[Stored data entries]
··········
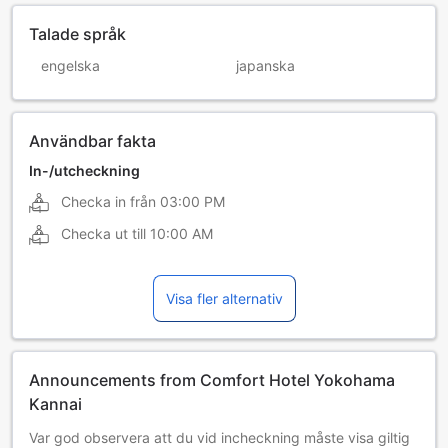
Talade språk
engelska
japanska
Användbar fakta
In-/utcheckning
Checka in från
03:00 PM
Checka ut till
10:00 AM
Visa fler alternativ
Announcements from Comfort Hotel Yokohama
Kannai
Var god observera att du vid incheckning måste visa giltig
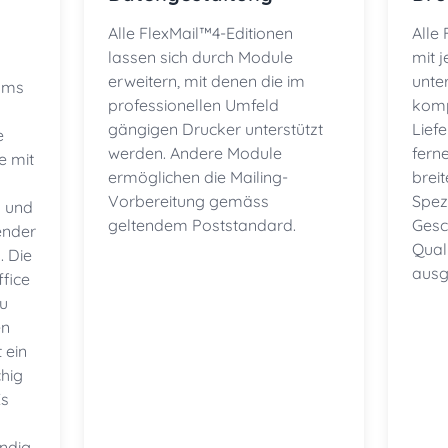
Alle FlexMail™4-Editionen
Alle
lassen sich durch Module
mit 
erweitern, mit denen die im
unte
mms
professionellen Umfeld
komp
gängigen Drucker unterstützt
Lief
e
werden. Andere Module
ferne
e mit
ermöglichen die Mailing-
breit
Vorbereitung gemäss
Spez
 und
geltendem Poststandard.
Gesc
ender
Qual
 Die
ausg
ffice
zu
en
 ein
chig
Es
ändig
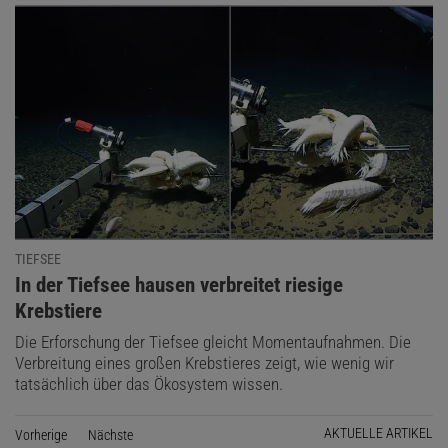
TIEFSEE
:
In der Tiefsee hausen verbreitet riesige
Krebstiere
Die Erforschung der Tiefsee gleicht Momentaufnahmen. Die
Verbreitung eines großen Krebstieres zeigt, wie wenig wir
tatsächlich über das Ökosystem wissen.
AKTUELLE ARTIKEL
Vorherige
Seite
Nächste
Seite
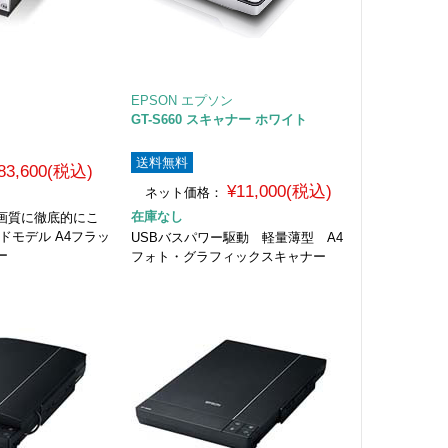
EPSON エプソン
GT-S660 スキャナー ホワイト
送料無料
83,600(税込)
¥11,000(税込)
ネット価格：
在庫なし
画質に徹底的にこ
ドモデル A4フラッ
USBバスパワー駆動 軽量薄型 A4
ー
フォト・グラフィックスキャナー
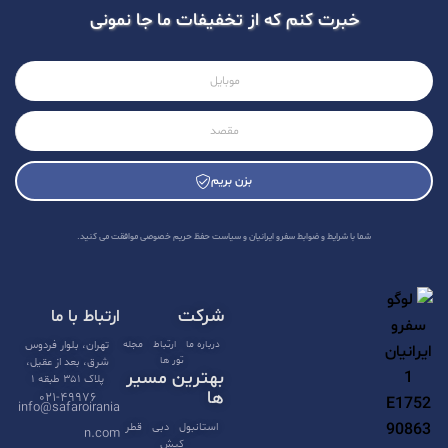
خبرت کنم که از تخفیفات ما جا نمونی
بزن بریم
A
l
شما با شرایط و ضوابط سفرو ایرانیان و سیاست حفظ حریم خصوصی موافقت می کنید.
t
e
شرکت
ارتباط با ما
r
n
درباره ما
ارتباط
مجله
تهران، بلوار فردوس
تور ها
شرق، بعد از عقیل،
a
بهترین مسیر
پلاک ۳۵۱ طبقه ۱
t
ها
۰۲۱-۴۹۹۷۶
info@safaroirania
i
استانبول
دبی
قطر
n.com
کیش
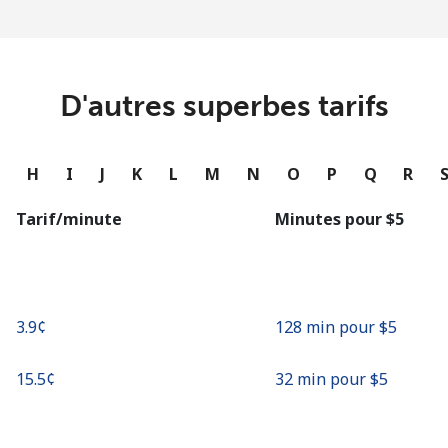
ou
Continue avec
D'autres superbes tarifs
G
H
I
J
K
L
M
N
O
P
Q
R
Tarif/minute
Minutes pour ⁦$5⁩
⁦3.9¢⁩
128 min pour ⁦$5⁩
⁦15.5¢⁩
32 min pour ⁦$5⁩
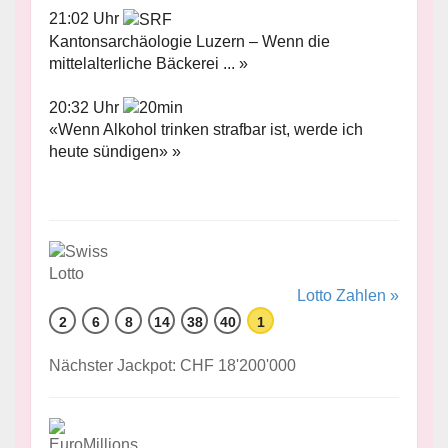
21:02 Uhr
Kantonsarchäologie Luzern – Wenn die
mittelalterliche Bäckerei ... »
20:32 Uhr
«Wenn Alkohol trinken strafbar ist, werde ich
heute sündigen» »
Lotto Zahlen »
2
6
8
14
38
40
1
Nächster Jackpot: CHF 18'200'000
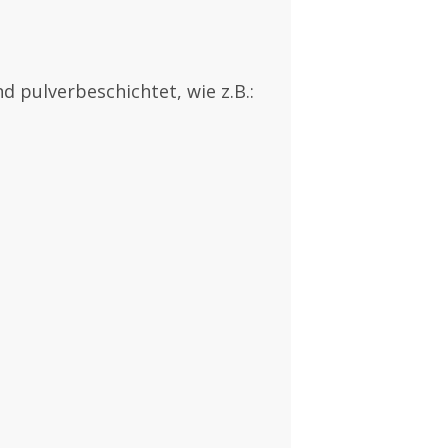
 pulverbeschichtet, wie z.B.:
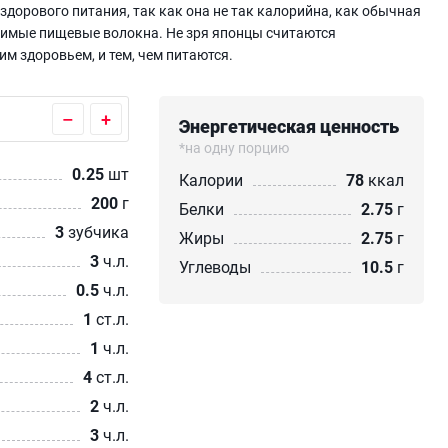
орового питания, так как она не так калорийна, как обычная
римые пищевые волокна. Не зря японцы считаются
им здоровьем, и тем, чем питаются.
–
+
Энергетическая ценность
*на одну порцию
0.25
шт
Калории
78
ккал
200
г
Белки
2.75
г
3
зубчика
Жиры
2.75
г
3
ч.л.
Углеводы
10.5
г
0.5
ч.л.
1
ст.л.
1
ч.л.
4
ст.л.
2
ч.л.
3
ч.л.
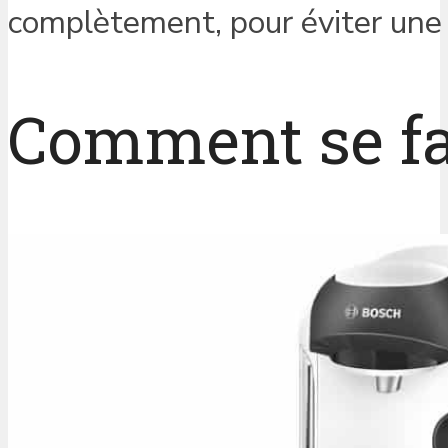
complètement, pour éviter une
Comment se fai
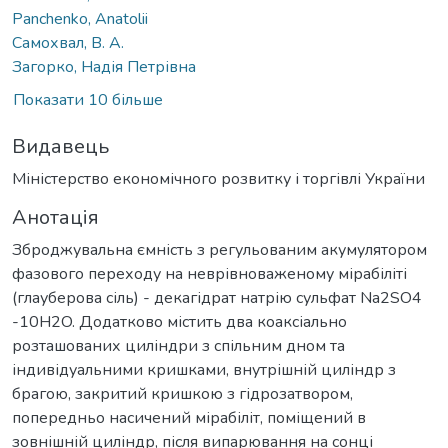
Panchenko, Anatolii
Самохвал, В. А.
Загорко, Надія Петрівна
Показати 10 більше
Видавець
Міністерство економічного розвитку і торгівлі України
Анотація
Зброджувальна ємність з регульованим акумулятором
фазового переходу на неврівноваженому мірабіліті
(глауберова сіль) - декагідрат натрію сульфат Na2SO4
-10H2O. Додатково містить два коаксіально
розташованих циліндри з спільним дном та
індивідуальними кришками, внутрішній циліндр з
брагою, закритий кришкою з гідрозатвором,
попередньо насичений мірабіліт, поміщений в
зовнішній циліндр, після випарювання на сонці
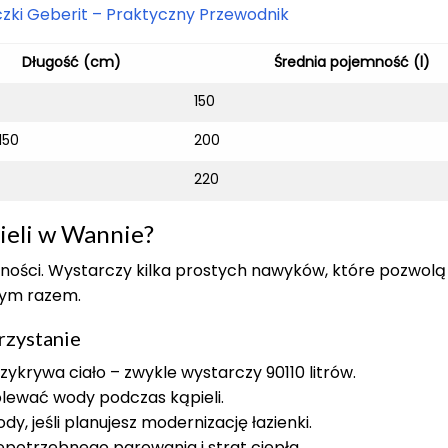
czki Geberit – Praktyczny Przewodnik
Długość (cm)
Średnia pojemność (l)
150
150
200
220
ieli w Wannie?
mności. Wystarczy kilka prostych nawyków, które pozwolą
dym razem.
rzystanie
ykrywa ciało – zwykle wystarczy 90110 litrów.
olewać wody podczas kąpieli.
, jeśli planujesz modernizację łazienki.
iepotrzebnego parowania i strat ciepła.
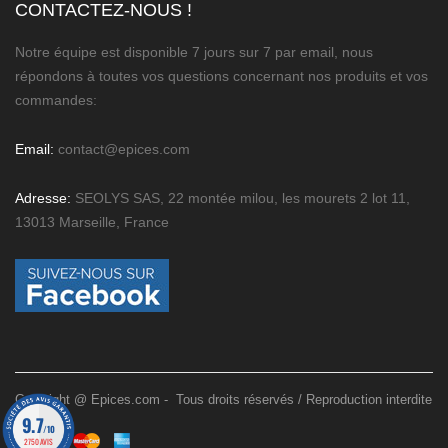
CONTACTEZ-NOUS !
Notre équipe est disponible 7 jours sur 7 par email, nous
répondons à toutes vos questions concernant nos produits et vos
commandes:
Email:
contact@epices.com
Adresse:
SEOLYS SAS, 22 montée milou, les mourets 2 lot 11,
13013 Marseille, France
Copyright @ Epices.com - Tous droits réservés / Reproduction interdite
9.7
/10
2750 AVIS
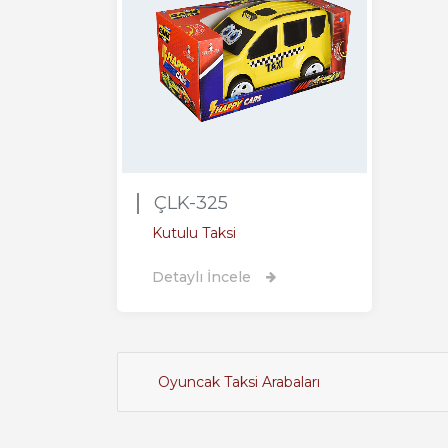
ÇLK-325
Kutulu Taksi
Detaylı İncele
Oyuncak Taksi Arabaları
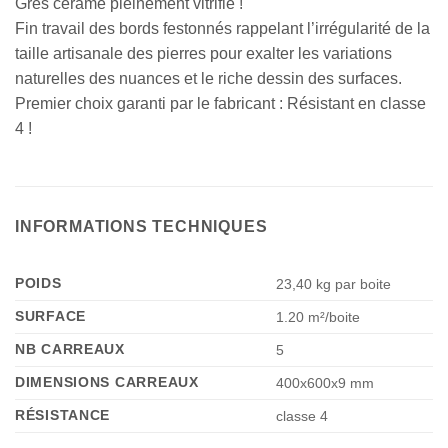
Grès cérame pleinement vitrifié !
Fin travail des bords festonnés rappelant l’irrégularité de la
taille artisanale des pierres pour exalter les variations
naturelles des nuances et le riche dessin des surfaces.
Premier choix garanti par le fabricant : Résistant en classe
4 !
INFORMATIONS TECHNIQUES
POIDS
23,40 kg par boite
SURFACE
1.20 m²/boite
NB CARREAUX
5
DIMENSIONS CARREAUX
400x600x9 mm
RÉSISTANCE
classe 4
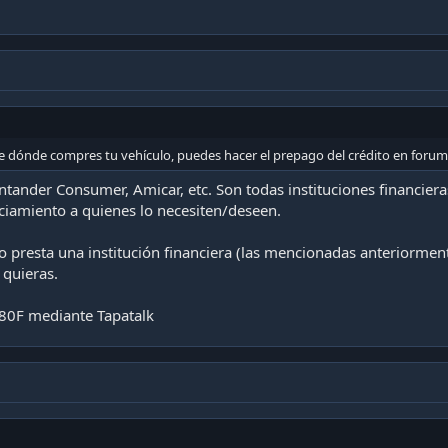
de interés sobre el capital inicial.
llevo 4 autos al hilo y no hacen eso.
ley es una, y la ley del prepago indica que tu puedes prepagar en cualquier
pital adeudado y con una multa máxima de 1 mes de interés.
e dónde compres tu vehículo, puedes hacer el prepago del crédito en foru
ntander Consumer, Amicar, etc. Son todas instituciones financier
ciamiento a quienes lo necesiten/deseen.
 lo presta una institución financiera (las mencionadas anteriormen
 quieras.
80F mediante Tapatalk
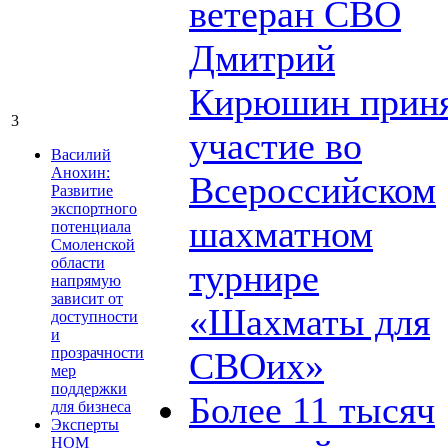
ветеран СВО
Дмитрий
Кирюшин прин
3
участие во
Василий
Анохин:
Всероссийском
Развитие
экспортного
шахматном
потенциала
Смоленской
области
турнире
напрямую
зависит от
«Шахматы для
доступности
и
прозрачности
СВОих»
мер
поддержки
Более 11 тысяч
для бизнеса
Эксперты
НОМ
··········
■ What needs to be done
The output is the data above, repeated exactly, with pictures omitted.

■ Finished task
Talade språk
engelska
japanska
Användbar fakta
In-/utcheckning
Checka in från
03:00 PM
Checka ut till
10:00 AM
Visa fler alternativ
Announcements from Comfort Hotel Yokohama
Kannai
Var god observera att du vid incheckning måste visa giltig
Alle FlexMail™4-Editionen
Alle
lassen sich durch Module
mit 
erweitern, mit denen die im
unte
mms
professionellen Umfeld
komp
gängigen Drucker unterstützt
Lief
e
werden. Andere Module
ferne
e mit
ermöglichen die Mailing-
breit
Vorbereitung gemäss
Spez
 und
geltendem Poststandard.
Gesc
ender
Qual
 Die
ausg
ffice
zu
en
 ein
chig
Es
ändig
TIEFSEE
:
In der Tiefsee hausen verbreitet riesige
Krebstiere
Die Erforschung der Tiefsee gleicht Momentaufnahmen. Die
Verbreitung eines großen Krebstieres zeigt, wie wenig wir
tatsächlich über das Ökosystem wissen.
AKTUELLE ARTIKEL
Vorherige
Seite
Nächste
Seite
EPSON エプソン
GT-S660 スキャナー ホワイト
送料無料
83,600(税込)
¥11,000(税込)
ネット価格：
在庫なし
画質に徹底的にこ
ドモデル A4フラッ
USBバスパワー駆動 軽量薄型 A4
ー
フォト・グラフィックスキャナー
خبرت کنم که از تخفیفات ما جا نمونی
بزن بریم
A
l
شما با شرایط و ضوابط سفرو ایرانیان و سیاست حفظ حریم خصوصی موافقت می کنید.
t
e
شرکت
ارتباط با ما
r
n
درباره ما
ارتباط
مجله
تهران، بلوار فردوس
تور ها
شرق، بعد از عقیل،
a
بهترین مسیر
پلاک ۳۵۱ طبقه ۱
t
ها
۰۲۱-۴۹۹۷۶
info@safaroirania
i
استانبول
دبی
قطر
n.com
کیش
ou
Continue avec
D'autres superbes tarifs
G
H
I
J
K
L
M
N
O
P
Q
R
Tarif/minute
Minutes pour ⁦$5⁩
⁦3.9¢⁩
128 min pour ⁦$5⁩
⁦15.5¢⁩
32 min pour ⁦$5⁩
21:02 Uhr
Kantonsarchäologie Luzern – Wenn die
mittelalterliche Bäckerei ... »
20:32 Uhr
«Wenn Alkohol trinken strafbar ist, werde ich
heute sündigen» »
Lotto Zahlen »
2
6
8
14
38
40
1
Nächster Jackpot: CHF 18'200'000
 pulverbeschichtet, wie z.B.:
орового питания, так как она не так калорийна, как обычная
римые пищевые волокна. Не зря японцы считаются
им здоровьем, и тем, чем питаются.
–
+
Энергетическая ценность
*на одну порцию
0.25
шт
Калории
78
ккал
200
г
Белки
2.75
г
3
зубчика
Жиры
2.75
г
3
ч.л.
Углеводы
10.5
г
0.5
ч.л.
1
ст.л.
1
ч.л.
4
ст.л.
2
ч.л.
3
ч.л.
complètement, pour éviter une
Comment se fai
Panchenko, Anatolii
Самохвал, В. А.
Загорко, Надія Петрівна
Показати 10 більше
Видавець
Міністерство економічного розвитку і торгівлі України
Анотація
Зброджувальна ємність з регульованим акумулятором
фазового переходу на неврівноваженому мірабіліті
(глауберова сіль) - декагідрат натрію сульфат Na2SO4
-10H2O. Додатково містить два коаксіально
розташованих циліндри з спільним дном та
індивідуальними кришками, внутрішній циліндр з
брагою, закритий кришкою з гідрозатвором,
попередньо насичений мірабіліт, поміщений в
зовнішній циліндр, після випарювання на сонці
czki Geberit – Praktyczny Przewodnik
Długość (cm)
Średnia pojemność (l)
150
150
200
220
ieli w Wannie?
mności. Wystarczy kilka prostych nawyków, które pozwolą
dym razem.
rzystanie
ykrywa ciało – zwykle wystarczy 90110 litrów.
olewać wody podczas kąpieli.
, jeśli planujesz modernizację łazienki.
iepotrzebnego parowania i strat ciepła.
CONTACTEZ-NOUS !
Notre équipe est disponible 7 jours sur 7 par email, nous
répondons à toutes vos questions concernant nos produits et vos
commandes:
Email:
contact@epices.com
Adresse:
SEOLYS SAS, 22 montée milou, les mourets 2 lot 11,
13013 Marseille, France
Copyright @ Epices.com - Tous droits réservés / Reproduction interdite
9.7
/10
2750 AVIS
ÇLK-325
Kutulu Taksi
Detaylı İncele
Oyuncak Taksi Arabaları
Grès cérame pleinement vitrifié !
Fin travail des bords festonnés rappelant l’irrégularité de la
taille artisanale des pierres pour exalter les variations
naturelles des nuances et le riche dessin des surfaces.
Premier choix garanti par le fabricant : Résistant en classe
4 !
INFORMATIONS TECHNIQUES
POIDS
23,40 kg par boite
SURFACE
1.20 m²/boite
NB CARREAUX
5
DIMENSIONS CARREAUX
400x600x9 mm
RÉSISTANCE
classe 4
de interés sobre el capital inicial.
llevo 4 autos al hilo y no hacen eso.
ley es una, y la ley del prepago indica que tu puedes prepagar en cualquier
pital adeudado y con una multa máxima de 1 mes de interés.
e dónde compres tu vehículo, puedes hacer el prepago del crédito en foru
ntander Consumer, Amicar, etc. Son todas instituciones financier
ciamiento a quienes lo necesiten/deseen.
 lo presta una institución financiera (las mencionadas anteriormen
 quieras.
80F mediante Tapatalk
ветеран СВО
Дмитрий
Кирюшин прин
3
участие во
Василий
Анохин:
Всероссийском
Развитие
экспортного
шахматном
потенциала
Смоленской
области
турнире
напрямую
зависит от
«Шахматы для
доступности
и
прозрачности
СВОих»
мер
поддержки
Более 11 тысяч
для бизнеса
Эксперты
НОМ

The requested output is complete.